By Damon Levine, PRUDE Inc. Anti-Racism Coordinator
Every March 21st, people throughout the world observe the International Day for the Elimination of Racial Discrimination (IDERD). The day, as its name suggests, is meant to be a time for people to reflect on and renew their commitment to eradicating the scourge of racial discrimination throughout the world.
Knowledge of the day may be new to some. However, it has actually been observed since 1967, having been adopted by a United Nations General Assembly Resolution in October 1966. And the March 21st date–more than just a random day in March–was chosen to remember the 69 Black demonstrators murdered by South African police in the Sharpeville Massacre on that date in 1960.
At the time, South Africa was still ruled the policy of apartheid, meaning “apartness” in the Afrikaans language. Apartheid, codified into law in 1948 by South Africa’s White minority government, set aside 80 percent of the country’s land for Whites only, while severely restricting the freedoms of non-Whites. The system classified the country’s residents as either Asian (of Asian or Indian descent), Black (native African), Coloured (generally a mix of native African and either Asian, Black or White) or White (European descent).
Among the numerous restrictions put in place for non-Whites were pass laws meant to restrict non-White movement within the country in general, and specifically into and out of White areas. All non-Whites were required by law to present these passes to authorities for inspection at any time, particularly if they were within cities. Among other things, the passes indicated where a person lived and who their employer was. If a non-White person was found outside of their segregated township of residence without a pass, they could be arrested, detained and brutalized in custody.
In the run up to March 21, 1960, two groups–the ANC (African National Congress) and the PAC (Pan-Africanist Congress)–planned to protest the pass law by having people march to the police station in the Black township of Sharpeville without their passbooks. It was hoped the subsequent arrests would overwhelm the justice system and call attention to the blatantly discriminatory pass laws, perhaps getting them overturned. However, as a PAC-led group of roughly 5,000 Blacks gathered at the Sharpeville police station, outnumbered officers opened fire on the unarmed crowd.
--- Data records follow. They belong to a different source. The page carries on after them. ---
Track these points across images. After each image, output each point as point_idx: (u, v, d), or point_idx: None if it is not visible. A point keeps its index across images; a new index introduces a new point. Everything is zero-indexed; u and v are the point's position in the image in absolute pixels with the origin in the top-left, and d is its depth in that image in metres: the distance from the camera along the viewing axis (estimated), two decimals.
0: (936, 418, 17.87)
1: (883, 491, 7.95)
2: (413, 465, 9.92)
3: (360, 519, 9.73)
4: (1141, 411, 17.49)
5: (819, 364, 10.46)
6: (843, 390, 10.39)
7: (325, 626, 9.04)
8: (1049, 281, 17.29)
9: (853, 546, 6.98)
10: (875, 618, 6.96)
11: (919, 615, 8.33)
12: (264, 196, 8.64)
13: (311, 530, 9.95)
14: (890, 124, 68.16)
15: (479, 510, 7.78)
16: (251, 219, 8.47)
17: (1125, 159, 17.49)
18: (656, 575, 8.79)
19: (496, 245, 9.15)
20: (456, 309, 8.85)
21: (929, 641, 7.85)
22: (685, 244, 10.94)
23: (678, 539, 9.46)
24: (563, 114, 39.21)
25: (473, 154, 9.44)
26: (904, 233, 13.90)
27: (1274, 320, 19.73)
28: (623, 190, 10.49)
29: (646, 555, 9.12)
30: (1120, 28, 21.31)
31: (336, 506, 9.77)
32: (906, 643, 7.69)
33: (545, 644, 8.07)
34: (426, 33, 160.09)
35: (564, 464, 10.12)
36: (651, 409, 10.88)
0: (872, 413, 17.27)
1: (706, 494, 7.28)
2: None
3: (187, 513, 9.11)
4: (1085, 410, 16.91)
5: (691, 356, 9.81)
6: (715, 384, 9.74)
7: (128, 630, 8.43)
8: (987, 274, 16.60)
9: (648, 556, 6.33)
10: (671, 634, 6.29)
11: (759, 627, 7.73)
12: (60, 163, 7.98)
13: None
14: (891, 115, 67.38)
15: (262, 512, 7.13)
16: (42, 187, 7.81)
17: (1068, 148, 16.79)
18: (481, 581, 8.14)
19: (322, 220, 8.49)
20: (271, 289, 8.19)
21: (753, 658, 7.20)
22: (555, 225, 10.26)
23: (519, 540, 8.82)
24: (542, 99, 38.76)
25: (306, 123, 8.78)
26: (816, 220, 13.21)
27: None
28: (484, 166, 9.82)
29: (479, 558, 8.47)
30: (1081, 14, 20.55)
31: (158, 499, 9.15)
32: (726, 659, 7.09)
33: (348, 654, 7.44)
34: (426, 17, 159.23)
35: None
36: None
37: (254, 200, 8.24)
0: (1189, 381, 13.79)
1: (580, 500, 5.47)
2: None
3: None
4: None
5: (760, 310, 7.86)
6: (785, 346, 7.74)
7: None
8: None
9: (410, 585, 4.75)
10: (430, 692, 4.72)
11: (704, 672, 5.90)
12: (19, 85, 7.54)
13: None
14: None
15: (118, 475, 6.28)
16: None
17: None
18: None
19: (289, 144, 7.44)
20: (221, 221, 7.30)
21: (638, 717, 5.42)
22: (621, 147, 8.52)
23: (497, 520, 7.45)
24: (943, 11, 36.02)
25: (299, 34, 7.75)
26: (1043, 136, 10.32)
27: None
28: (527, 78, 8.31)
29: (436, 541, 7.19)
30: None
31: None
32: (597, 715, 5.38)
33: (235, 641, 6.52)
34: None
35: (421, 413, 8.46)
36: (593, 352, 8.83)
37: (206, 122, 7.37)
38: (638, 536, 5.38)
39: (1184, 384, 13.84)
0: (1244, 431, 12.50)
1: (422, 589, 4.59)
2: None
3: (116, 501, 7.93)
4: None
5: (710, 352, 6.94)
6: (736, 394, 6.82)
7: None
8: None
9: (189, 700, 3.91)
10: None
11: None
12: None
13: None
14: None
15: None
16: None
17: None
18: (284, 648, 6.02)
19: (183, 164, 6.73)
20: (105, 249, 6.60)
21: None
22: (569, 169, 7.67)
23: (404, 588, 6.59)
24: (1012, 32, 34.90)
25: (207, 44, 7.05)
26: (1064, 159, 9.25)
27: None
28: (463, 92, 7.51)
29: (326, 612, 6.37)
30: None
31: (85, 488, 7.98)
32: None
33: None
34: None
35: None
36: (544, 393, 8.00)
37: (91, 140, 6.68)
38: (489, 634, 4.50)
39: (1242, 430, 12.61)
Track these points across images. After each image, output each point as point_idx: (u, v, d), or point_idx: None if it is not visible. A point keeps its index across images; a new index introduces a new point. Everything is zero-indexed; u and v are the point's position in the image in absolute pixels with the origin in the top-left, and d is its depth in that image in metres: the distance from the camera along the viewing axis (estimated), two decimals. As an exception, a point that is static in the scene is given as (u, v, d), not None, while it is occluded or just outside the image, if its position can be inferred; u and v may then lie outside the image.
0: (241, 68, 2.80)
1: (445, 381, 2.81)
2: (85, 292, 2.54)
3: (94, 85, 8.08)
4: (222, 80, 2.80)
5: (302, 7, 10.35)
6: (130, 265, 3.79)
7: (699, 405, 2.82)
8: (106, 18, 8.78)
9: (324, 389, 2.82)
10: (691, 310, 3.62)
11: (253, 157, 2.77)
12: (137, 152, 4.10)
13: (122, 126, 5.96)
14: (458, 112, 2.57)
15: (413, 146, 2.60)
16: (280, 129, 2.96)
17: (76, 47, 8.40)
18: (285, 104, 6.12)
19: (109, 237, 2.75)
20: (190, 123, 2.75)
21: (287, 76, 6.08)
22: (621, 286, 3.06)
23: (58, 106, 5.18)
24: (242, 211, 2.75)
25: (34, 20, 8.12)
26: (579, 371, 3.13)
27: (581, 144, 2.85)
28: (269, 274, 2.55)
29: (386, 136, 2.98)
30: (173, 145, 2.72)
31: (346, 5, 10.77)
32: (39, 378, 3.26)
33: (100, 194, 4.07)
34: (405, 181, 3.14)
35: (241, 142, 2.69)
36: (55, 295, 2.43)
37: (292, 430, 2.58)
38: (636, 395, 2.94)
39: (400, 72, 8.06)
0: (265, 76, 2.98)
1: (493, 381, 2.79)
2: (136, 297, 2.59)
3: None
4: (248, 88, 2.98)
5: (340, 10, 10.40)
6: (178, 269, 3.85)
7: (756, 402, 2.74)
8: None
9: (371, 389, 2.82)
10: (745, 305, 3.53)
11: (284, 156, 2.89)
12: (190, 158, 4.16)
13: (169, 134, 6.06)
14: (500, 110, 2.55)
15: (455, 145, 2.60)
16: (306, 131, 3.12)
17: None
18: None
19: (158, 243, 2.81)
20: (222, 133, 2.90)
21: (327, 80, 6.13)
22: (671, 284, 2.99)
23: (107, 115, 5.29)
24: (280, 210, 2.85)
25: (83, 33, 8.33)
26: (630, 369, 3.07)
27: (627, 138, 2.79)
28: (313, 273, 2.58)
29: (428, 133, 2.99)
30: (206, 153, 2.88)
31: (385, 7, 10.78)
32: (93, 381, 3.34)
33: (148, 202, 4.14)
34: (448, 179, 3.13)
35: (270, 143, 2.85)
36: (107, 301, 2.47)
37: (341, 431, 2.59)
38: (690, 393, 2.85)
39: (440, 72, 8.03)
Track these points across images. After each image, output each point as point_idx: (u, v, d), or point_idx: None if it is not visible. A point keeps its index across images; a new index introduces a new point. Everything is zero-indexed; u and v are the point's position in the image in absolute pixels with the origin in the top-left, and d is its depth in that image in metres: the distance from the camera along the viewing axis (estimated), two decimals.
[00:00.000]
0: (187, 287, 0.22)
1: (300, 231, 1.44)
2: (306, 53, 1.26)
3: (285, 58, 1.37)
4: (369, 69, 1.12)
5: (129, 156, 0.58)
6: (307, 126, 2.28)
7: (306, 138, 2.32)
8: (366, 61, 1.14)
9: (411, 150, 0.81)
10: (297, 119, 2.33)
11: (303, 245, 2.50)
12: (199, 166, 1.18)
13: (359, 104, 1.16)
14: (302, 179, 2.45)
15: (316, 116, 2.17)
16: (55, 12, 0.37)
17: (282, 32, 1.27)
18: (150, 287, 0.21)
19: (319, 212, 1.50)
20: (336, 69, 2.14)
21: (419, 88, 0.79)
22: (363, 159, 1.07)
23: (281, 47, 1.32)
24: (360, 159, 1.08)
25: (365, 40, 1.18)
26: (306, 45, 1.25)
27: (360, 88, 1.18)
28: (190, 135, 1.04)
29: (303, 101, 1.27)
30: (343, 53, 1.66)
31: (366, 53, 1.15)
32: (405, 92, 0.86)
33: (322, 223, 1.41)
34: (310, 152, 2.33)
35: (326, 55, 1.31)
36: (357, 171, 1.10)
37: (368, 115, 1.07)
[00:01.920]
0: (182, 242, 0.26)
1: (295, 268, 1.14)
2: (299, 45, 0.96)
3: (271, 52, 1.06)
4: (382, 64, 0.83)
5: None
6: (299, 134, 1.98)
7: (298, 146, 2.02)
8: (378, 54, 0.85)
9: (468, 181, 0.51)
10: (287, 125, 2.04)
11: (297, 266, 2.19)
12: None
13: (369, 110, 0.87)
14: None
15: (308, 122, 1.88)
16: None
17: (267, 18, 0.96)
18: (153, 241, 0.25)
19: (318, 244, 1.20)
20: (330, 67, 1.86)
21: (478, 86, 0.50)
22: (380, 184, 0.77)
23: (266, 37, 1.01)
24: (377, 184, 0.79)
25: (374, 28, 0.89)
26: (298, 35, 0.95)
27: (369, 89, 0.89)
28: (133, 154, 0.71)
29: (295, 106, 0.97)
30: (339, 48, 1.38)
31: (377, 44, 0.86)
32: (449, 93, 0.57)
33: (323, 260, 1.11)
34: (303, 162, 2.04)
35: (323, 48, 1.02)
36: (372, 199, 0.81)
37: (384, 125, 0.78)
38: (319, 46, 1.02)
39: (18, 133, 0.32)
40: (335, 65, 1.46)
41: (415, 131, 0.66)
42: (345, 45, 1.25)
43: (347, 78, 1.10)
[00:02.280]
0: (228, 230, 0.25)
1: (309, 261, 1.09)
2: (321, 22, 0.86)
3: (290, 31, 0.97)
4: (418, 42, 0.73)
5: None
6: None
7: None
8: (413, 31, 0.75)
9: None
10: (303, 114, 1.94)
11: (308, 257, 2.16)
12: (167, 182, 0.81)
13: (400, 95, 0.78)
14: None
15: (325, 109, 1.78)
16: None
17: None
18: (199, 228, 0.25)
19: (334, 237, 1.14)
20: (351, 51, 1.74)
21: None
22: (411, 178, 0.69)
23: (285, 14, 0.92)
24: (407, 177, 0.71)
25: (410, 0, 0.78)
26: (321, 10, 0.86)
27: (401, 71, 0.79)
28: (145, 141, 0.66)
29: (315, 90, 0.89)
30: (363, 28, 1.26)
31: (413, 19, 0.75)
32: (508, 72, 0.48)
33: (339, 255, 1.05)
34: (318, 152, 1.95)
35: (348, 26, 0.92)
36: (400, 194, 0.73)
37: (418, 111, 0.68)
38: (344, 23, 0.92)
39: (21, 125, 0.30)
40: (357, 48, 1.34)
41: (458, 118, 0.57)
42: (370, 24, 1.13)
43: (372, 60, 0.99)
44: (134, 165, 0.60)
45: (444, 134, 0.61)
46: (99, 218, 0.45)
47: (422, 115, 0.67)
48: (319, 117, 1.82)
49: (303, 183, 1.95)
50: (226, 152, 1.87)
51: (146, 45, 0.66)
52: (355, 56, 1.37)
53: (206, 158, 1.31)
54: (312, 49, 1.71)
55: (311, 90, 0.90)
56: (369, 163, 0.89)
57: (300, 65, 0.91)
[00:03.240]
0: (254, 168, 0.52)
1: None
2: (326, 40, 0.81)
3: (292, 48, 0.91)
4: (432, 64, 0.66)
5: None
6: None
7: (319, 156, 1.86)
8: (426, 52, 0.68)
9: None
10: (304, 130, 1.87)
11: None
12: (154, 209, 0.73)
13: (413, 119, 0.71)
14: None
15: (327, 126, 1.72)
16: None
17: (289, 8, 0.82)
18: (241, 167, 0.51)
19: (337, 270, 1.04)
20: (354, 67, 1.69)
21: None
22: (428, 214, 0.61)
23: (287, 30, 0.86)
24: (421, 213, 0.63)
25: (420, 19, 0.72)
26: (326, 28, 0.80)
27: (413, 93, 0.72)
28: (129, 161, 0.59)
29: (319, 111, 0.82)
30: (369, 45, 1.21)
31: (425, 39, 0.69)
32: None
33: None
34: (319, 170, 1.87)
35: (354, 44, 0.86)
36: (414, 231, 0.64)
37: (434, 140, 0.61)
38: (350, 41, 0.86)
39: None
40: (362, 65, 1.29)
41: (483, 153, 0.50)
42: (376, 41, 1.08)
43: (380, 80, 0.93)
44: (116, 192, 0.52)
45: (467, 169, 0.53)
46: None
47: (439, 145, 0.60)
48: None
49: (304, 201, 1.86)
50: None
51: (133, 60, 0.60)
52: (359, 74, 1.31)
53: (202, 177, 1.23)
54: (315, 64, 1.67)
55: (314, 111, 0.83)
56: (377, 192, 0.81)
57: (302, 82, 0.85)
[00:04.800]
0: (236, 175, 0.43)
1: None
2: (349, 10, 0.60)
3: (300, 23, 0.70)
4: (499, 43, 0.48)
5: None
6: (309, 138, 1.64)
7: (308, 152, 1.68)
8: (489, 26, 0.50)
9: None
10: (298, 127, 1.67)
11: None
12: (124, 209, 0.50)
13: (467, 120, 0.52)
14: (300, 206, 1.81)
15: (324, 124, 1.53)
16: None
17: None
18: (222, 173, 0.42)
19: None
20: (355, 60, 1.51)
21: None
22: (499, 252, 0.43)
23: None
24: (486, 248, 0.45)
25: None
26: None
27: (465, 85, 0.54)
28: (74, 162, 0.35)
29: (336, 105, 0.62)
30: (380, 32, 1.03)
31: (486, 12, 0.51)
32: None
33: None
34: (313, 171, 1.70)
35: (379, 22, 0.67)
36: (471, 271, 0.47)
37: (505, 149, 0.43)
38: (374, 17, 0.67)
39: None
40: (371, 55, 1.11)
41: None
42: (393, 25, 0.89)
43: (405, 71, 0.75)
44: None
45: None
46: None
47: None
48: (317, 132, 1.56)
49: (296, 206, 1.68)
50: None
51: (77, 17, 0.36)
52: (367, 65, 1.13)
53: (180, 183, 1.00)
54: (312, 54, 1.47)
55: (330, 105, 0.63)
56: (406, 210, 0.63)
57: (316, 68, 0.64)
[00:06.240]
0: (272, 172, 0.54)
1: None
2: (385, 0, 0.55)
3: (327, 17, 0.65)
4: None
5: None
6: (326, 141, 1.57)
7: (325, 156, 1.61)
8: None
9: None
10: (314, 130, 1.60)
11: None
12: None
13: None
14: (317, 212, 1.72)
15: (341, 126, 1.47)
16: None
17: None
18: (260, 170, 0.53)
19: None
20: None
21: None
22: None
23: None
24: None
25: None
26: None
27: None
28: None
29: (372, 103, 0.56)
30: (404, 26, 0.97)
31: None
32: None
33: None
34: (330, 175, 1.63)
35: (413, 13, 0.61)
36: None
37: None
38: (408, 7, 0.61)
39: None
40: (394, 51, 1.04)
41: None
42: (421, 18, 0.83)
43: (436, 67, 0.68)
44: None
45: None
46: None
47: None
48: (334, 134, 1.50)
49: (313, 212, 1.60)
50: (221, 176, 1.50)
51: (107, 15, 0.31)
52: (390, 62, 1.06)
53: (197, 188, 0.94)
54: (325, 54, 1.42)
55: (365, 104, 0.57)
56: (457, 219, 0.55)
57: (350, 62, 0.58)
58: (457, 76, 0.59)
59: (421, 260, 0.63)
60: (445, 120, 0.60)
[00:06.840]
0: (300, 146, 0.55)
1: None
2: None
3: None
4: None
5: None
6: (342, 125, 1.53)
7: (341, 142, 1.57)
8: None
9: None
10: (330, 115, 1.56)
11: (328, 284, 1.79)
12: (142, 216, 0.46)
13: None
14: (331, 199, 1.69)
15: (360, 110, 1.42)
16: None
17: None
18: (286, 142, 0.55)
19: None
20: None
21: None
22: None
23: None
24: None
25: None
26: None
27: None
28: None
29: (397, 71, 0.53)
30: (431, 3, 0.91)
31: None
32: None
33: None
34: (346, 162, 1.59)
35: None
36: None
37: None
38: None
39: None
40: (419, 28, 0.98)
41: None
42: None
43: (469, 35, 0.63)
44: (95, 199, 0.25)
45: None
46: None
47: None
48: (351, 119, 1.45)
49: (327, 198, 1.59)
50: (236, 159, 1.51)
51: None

Police killed 69 Blacks and seriously injured at least 180 people, many having been shot in the back while fleeing.
At the time, the massacre prompted international condemnation of South Africa and its racist apartheid policies. It also made more people outside of South Africa aware and supportive of the growing anti-apartheid movement. This movement began to grow internationally and, after decades of struggle against aprtheid injustices and atrocities, the system was finally scrapped in 1991.
In the spirit of South Africans’ fight against bigotry, and in observance of the International Day for the Elimination of Racial Discrimination, PRUDE Inc. offered two events on Monday, March 21. During the day, representatives from PRUDE gave an online presentation to the Anglophone School District-South about the origins of the day. We also proudly presented an online talk entitled Privilege, Bias and Intersectionality: Moving Toward Anti-Racism with Dr. Timothy Christie, the Horizon Health regional director of ethics.